Book Review: The story is lacking.
Summary: 3 Stars

Black Hole was brought to my attention on a GQ article 20 Best Graphic Novels to read. I purchased three GN books-Black Hole, Y:The Last Man (Mediocre, 2 stars), and The Nightly News (5 star+, groundbreaking. Definitely the GN to get).
The main pro of Black Hole is the artwork. The book is aesthetically beautiful inside and out. The black and white art of Charles Burns is highly stylized and a big step forward for comic and graphic novel art development. It is a large book at 368 pages, but a quick two to three day read.
My main reason for not liking the book is the weak, uninteresting story and the aimlessness of it. The four main characters relationships with each other are well developed with interesting interaction and emotional tension between them, and the story creates a interesting morbid tension (ala Donny Darko), but this wans't enough for me, and unfortunately it results in an anti-climactic ending where I felt cheated after putting the book down. There were a few times I had to push myself to read as it began to fell like simply a bunch of kids wandering aimlessly and why should I care.
The story and characters reminded me of a 1986 movie, The Rivers Edge, the similarities being the teenage characters coming of age sex and recreational drug use, discontent with life and suburban hangin at the 7-eleven angst. But as The Rivers Edge's storyline became more interesting as it developed and the REdge's supporting characters actually contributed to the interest and development of the story, Black Hole's did not. The Black Hole's big story "twist" is kids mutate and grow tails or third eyes when they hump, yet this was not enough to keep me interested.
I wont reveal the killer at the end, but it came out of left field, and not in a fall of my seat Keyser Soze way. More of in a thrown in way.
All in all, I am not disappointed for purchasing the book mainly for the art alone, yet I would not recommend the book to friends.

Book Review: Through a black hole into a world so like our own.
Summary: 5 Stars

This book was fantastic. I'd circled it for years in the book store, and I was so happy I finally picked it up. Burns' characters are consistent, believable, and thoroughly fleshed out. You feel their emotions with the way Burns tells his story, and it brought me back to being a teenager and how the world looks through such inexperienced eyes.

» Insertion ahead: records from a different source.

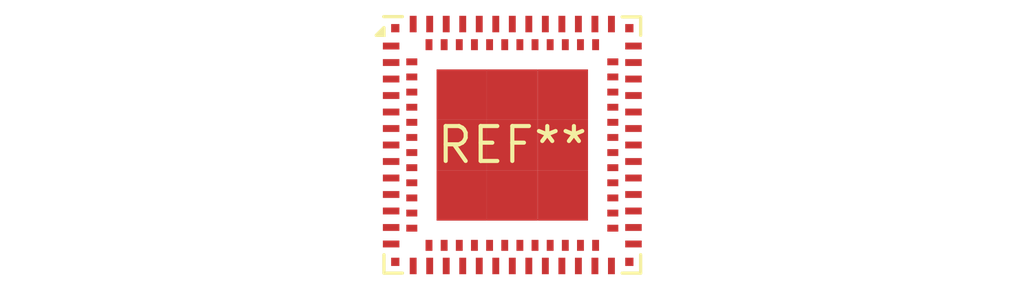
<source format=kicad_pcb>
(kicad_pcb (version 20240108) (generator pcbnew)

  (general
    (thickness 1.6)
  )

  (paper "A4")
  (layers
    (0 "F.Cu" signal)
    (31 "B.Cu" signal)
    (32 "B.Adhes" user "B.Adhesive")
    (33 "F.Adhes" user "F.Adhesive")
    (34 "B.Paste" user)
    (35 "F.Paste" user)
    (36 "B.SilkS" user "B.Silkscreen")
    (37 "F.SilkS" user "F.Silkscreen")
    (38 "B.Mask" user)
    (39 "F.Mask" user)
    (40 "Dwgs.User" user "User.Drawings")
    (41 "Cmts.User" user "User.Comments")
    (42 "Eco1.User" user "User.Eco1")
    (43 "Eco2.User" user "User.Eco2")
    (44 "Edge.Cuts" user)
    (45 "Margin" user)
    (46 "B.CrtYd" user "B.Courtyard")
    (47 "F.CrtYd" user "F.Courtyard")
    (48 "B.Fab" user)
    (49 "F.Fab" user)
    (50 "User.1" user)
    (51 "User.2" user)
    (52 "User.3" user)
    (53 "User.4" user)
    (54 "User.5" user)
    (55 "User.6" user)
    (56 "User.7" user)
    (57 "User.8" user)
    (58 "User.9" user)
  )

  (setup
    (pad_to_mask_clearance 0)
    (pcbplotparams
      (layerselection 0x00010fc_ffffffff)
      (plot_on_all_layers_selection 0x0000000_00000000)
      (disableapertmacros false)
      (usegerberextensions false)
      (usegerberattributes false)
      (usegerberadvancedattributes false)
      (creategerberjobfile false)
      (dashed_line_dash_ratio 12.000000)
      (dashed_line_gap_ratio 3.000000)
      (svgprecision 4)
      (plotframeref false)
      (viasonmask false)
      (mode 1)
      (useauxorigin false)
      (hpglpennumber 1)
      (hpglpenspeed 20)
      (hpglpendiameter 15.000000)
      (dxfpolygonmode false)
      (dxfimperialunits false)
      (dxfusepcbnewfont false)
      (psnegative false)
      (psa4output false)
      (plotreference false)
      (plotvalue false)
      (plotinvisibletext false)
      (sketchpadsonfab false)
      (subtractmaskfromsilk false)
      (outputformat 1)
      (mirror false)
      (drillshape 1)
      (scaleselection 1)
      (outputdirectory "")
    )
  )

  (net 0 "")

  (footprint "Texas_WQFN-MR-100_3x3-DapStencil" (layer "F.Cu") (at 0 0))

)

</source>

At the same time, there's something strange happening to everyone, and instead of being overdramatized, the problem lies in the background. Like so many of the threats in real life, the characters hope by ignoring it and pretending it's not true that it'll go away, or at least not affect them. The art was excellent, staying consistent and clear, creating an atmosphere that was believable but unique. I love the ending too, and I won't ruin it here, but it was perfect for the type of story told and leaves the reader feeling that everything that needed to be said was said.